Canada’s financial-intelligence agency has taken one of its strongest actions yet against crypto-related service providers. FINTRAC revoked the registrations of 23 money services businesses linked to cryptocurrency, immediately stripping them of the legal authority to operate in Canada.
The decision was tied to failures under the Proceeds of Crime (Money Laundering) and Terrorist Financing Act, and it sends a broader message to the market. The revocations show that regulatory exposure is determined by activity and registration status, not simply by whether a company maintains a physical office in Canada.
FINTRAC focused on systemic failures, not isolated mistakes
According to FINTRAC, the problem was not a narrow technical lapse but a recurring pattern of non-compliance. Regulators pointed to failures to answer information requests, neglect in updating required business details, and weak or missing AML and ATF compliance programs as the core reasons these firms lost their registrations.

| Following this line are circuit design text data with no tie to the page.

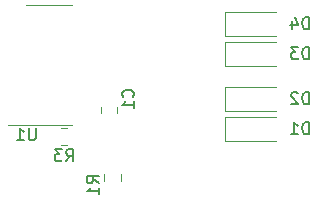
<source format=gbr>
G04 #@! TF.GenerationSoftware,KiCad,Pcbnew,(5.1.8)-1*
G04 #@! TF.CreationDate,2020-11-07T15:34:37+03:00*
G04 #@! TF.ProjectId,ArrowKbd,4172726f-774b-4626-942e-6b696361645f,rev?*
G04 #@! TF.SameCoordinates,Original*
G04 #@! TF.FileFunction,Legend,Bot*
G04 #@! TF.FilePolarity,Positive*
%FSLAX46Y46*%
G04 Gerber Fmt 4.6, Leading zero omitted, Abs format (unit mm)*
G04 Created by KiCad (PCBNEW (5.1.8)-1) date 2020-11-07 15:34:37*
%MOMM*%
%LPD*%
G01*
G04 APERTURE LIST*
%ADD10C,0.120000*%
%ADD11C,0.150000*%
G04 APERTURE END LIST*
D10*
X105485000Y-69793752D02*
X105485000Y-69271248D01*
X104065000Y-69793752D02*
X104065000Y-69271248D01*
X114607500Y-70120000D02*
X118907500Y-70120000D01*
X114607500Y-72120000D02*
X114607500Y-70120000D01*
X118907500Y-72120000D02*
X114607500Y-72120000D01*
X118907500Y-69580000D02*
X114607500Y-69580000D01*
X114607500Y-69580000D02*
X114607500Y-67580000D01*
X114607500Y-67580000D02*
X118907500Y-67580000D01*
X118907500Y-65770000D02*
X114607500Y-65770000D01*
X114607500Y-65770000D02*
X114607500Y-63770000D01*
X114607500Y-63770000D02*
X118907500Y-63770000D01*
X114607500Y-61230000D02*
X118907500Y-61230000D01*
X114607500Y-63230000D02*
X114607500Y-61230000D01*
X118907500Y-63230000D02*
X114607500Y-63230000D01*
X105802500Y-74986248D02*
X105802500Y-75508752D01*
X104382500Y-74986248D02*
X104382500Y-75508752D01*
X100703748Y-72465000D02*
X101226252Y-72465000D01*
X100703748Y-71045000D02*
X101226252Y-71045000D01*
X99695000Y-60662500D02*
X101645000Y-60662500D01*
X99695000Y-60662500D02*
X97745000Y-60662500D01*
X99695000Y-70782500D02*
X101645000Y-70782500D01*
X99695000Y-70782500D02*
X96245000Y-70782500D01*
D11*
X106782142Y-68413333D02*
X106829761Y-68365714D01*
X106877380Y-68222857D01*
X106877380Y-68127619D01*
X106829761Y-67984761D01*
X106734523Y-67889523D01*
X106639285Y-67841904D01*
X106448809Y-67794285D01*
X106305952Y-67794285D01*
X106115476Y-67841904D01*
X106020238Y-67889523D01*
X105925000Y-67984761D01*
X105877380Y-68127619D01*
X105877380Y-68222857D01*
X105925000Y-68365714D01*
X105972619Y-68413333D01*
X106877380Y-69365714D02*
X106877380Y-68794285D01*
X106877380Y-69080000D02*
X105877380Y-69080000D01*
X106020238Y-68984761D01*
X106115476Y-68889523D01*
X106163095Y-68794285D01*
X121705595Y-71572380D02*
X121705595Y-70572380D01*
X121467500Y-70572380D01*
X121324642Y-70620000D01*
X121229404Y-70715238D01*
X121181785Y-70810476D01*
X121134166Y-71000952D01*
X121134166Y-71143809D01*
X121181785Y-71334285D01*
X121229404Y-71429523D01*
X121324642Y-71524761D01*
X121467500Y-71572380D01*
X121705595Y-71572380D01*
X120181785Y-71572380D02*
X120753214Y-71572380D01*
X120467500Y-71572380D02*
X120467500Y-70572380D01*
X120562738Y-70715238D01*
X120657976Y-70810476D01*
X120753214Y-70858095D01*
X121705595Y-69032380D02*
X121705595Y-68032380D01*
X121467500Y-68032380D01*
X121324642Y-68080000D01*
X121229404Y-68175238D01*
X121181785Y-68270476D01*
X121134166Y-68460952D01*
X121134166Y-68603809D01*
X121181785Y-68794285D01*
X121229404Y-68889523D01*
X121324642Y-68984761D01*
X121467500Y-69032380D01*
X121705595Y-69032380D01*
X120753214Y-68127619D02*
X120705595Y-68080000D01*
X120610357Y-68032380D01*
X120372261Y-68032380D01*
X120277023Y-68080000D01*
X120229404Y-68127619D01*
X120181785Y-68222857D01*
X120181785Y-68318095D01*
X120229404Y-68460952D01*
X120800833Y-69032380D01*
X120181785Y-69032380D01*
X121705595Y-65222380D02*
X121705595Y-64222380D01*
X121467500Y-64222380D01*
X121324642Y-64270000D01*
X121229404Y-64365238D01*
X121181785Y-64460476D01*
X121134166Y-64650952D01*
X121134166Y-64793809D01*
X121181785Y-64984285D01*
X121229404Y-65079523D01*
X121324642Y-65174761D01*
X121467500Y-65222380D01*
X121705595Y-65222380D01*
X120800833Y-64222380D02*
X120181785Y-64222380D01*
X120515119Y-64603333D01*
X120372261Y-64603333D01*
X120277023Y-64650952D01*
X120229404Y-64698571D01*
X120181785Y-64793809D01*
X120181785Y-65031904D01*
X120229404Y-65127142D01*
X120277023Y-65174761D01*
X120372261Y-65222380D01*
X120657976Y-65222380D01*
X120753214Y-65174761D01*
X120800833Y-65127142D01*
X121705595Y-62682380D02*
X121705595Y-61682380D01*
X121467500Y-61682380D01*
X121324642Y-61730000D01*
X121229404Y-61825238D01*
X121181785Y-61920476D01*
X121134166Y-62110952D01*
X121134166Y-62253809D01*
X121181785Y-62444285D01*
X121229404Y-62539523D01*
X121324642Y-62634761D01*
X121467500Y-62682380D01*
X121705595Y-62682380D01*
X120277023Y-62015714D02*
X120277023Y-62682380D01*
X120515119Y-61634761D02*
X120753214Y-62349047D01*
X120134166Y-62349047D01*
X103894880Y-75715833D02*
X103418690Y-75382500D01*
X103894880Y-75144404D02*
X102894880Y-75144404D01*
X102894880Y-75525357D01*
X102942500Y-75620595D01*
X102990119Y-75668214D01*
X103085357Y-75715833D01*
X103228214Y-75715833D01*
X103323452Y-75668214D01*
X103371071Y-75620595D01*
X103418690Y-75525357D01*
X103418690Y-75144404D01*
X103894880Y-76668214D02*
X103894880Y-76096785D01*
X103894880Y-76382500D02*
X102894880Y-76382500D01*
X103037738Y-76287261D01*
X103132976Y-76192023D01*
X103180595Y-76096785D01*
X101131666Y-73857380D02*
X101465000Y-73381190D01*
X101703095Y-73857380D02*
X101703095Y-72857380D01*
X101322142Y-72857380D01*
X101226904Y-72905000D01*
X101179285Y-72952619D01*
X101131666Y-73047857D01*
X101131666Y-73190714D01*
X101179285Y-73285952D01*
X101226904Y-73333571D01*
X101322142Y-73381190D01*
X101703095Y-73381190D01*
X100798333Y-72857380D02*
X100179285Y-72857380D01*
X100512619Y-73238333D01*
X100369761Y-73238333D01*
X100274523Y-73285952D01*
X100226904Y-73333571D01*
X100179285Y-73428809D01*
X100179285Y-73666904D01*
X100226904Y-73762142D01*
X100274523Y-73809761D01*
X100369761Y-73857380D01*
X100655476Y-73857380D01*
X100750714Y-73809761D01*
X100798333Y-73762142D01*
X98551904Y-71074880D02*
X98551904Y-71884404D01*
X98504285Y-71979642D01*
X98456666Y-72027261D01*
X98361428Y-72074880D01*
X98170952Y-72074880D01*
X98075714Y-72027261D01*
X98028095Y-71979642D01*
X97980476Y-71884404D01*
X97980476Y-71074880D01*
X96980476Y-72074880D02*
X97551904Y-72074880D01*
X97266190Y-72074880D02*
X97266190Y-71074880D01*
X97361428Y-71217738D01*
X97456666Y-71312976D01*
X97551904Y-71360595D01*
M02*

</source>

Those programs are not optional or symbolic. Canadian rules require ongoing customer identification and verification thresholds of CAD 10,000 for fiat transactions and CAD 1,000 for virtual-currency transactions, alongside monitoring and documentation for significant or suspicious activity. Firms that failed to meet those obligations were effectively removed from the regulated market.
The agency’s move also reinforces a practical point for the sector. Weak internal controls and poor recordkeeping remain among the fastest ways for a crypto business to lose its legal footing in Canada.
The revocations fit into a wider enforcement push
The March 17 action did not happen in isolation. It sits within a broader hardening of Canada’s stance on financial crime involving digital assets, with federal officials signaling that enforcement momentum is only increasing.
Finance Minister François-Philippe Champagne described the tougher approach as part of a wider effort to confront money-laundering and fraud risks tied to digital assets. At the same time, provincial securities regulators have also been escalating pressure, with reports that thousands of fraudulent investment sites were taken down, including figures of more than 3,900 in one case and as many as 7,500 in others.
This wider posture is backed by longer-term policy planning. Canada’s 2023–2026 anti-money-laundering strategy includes a sharper focus on anonymous shell-company abuse and adds resources for law enforcement bodies such as the RCMP, while also pointing toward a planned Canadian Financial Crimes Agency.
Registration, KYC processes, regulator-response workflows, and recordkeeping are now critical operational fault lines that can determine whether a business keeps access to the market or loses it overnight.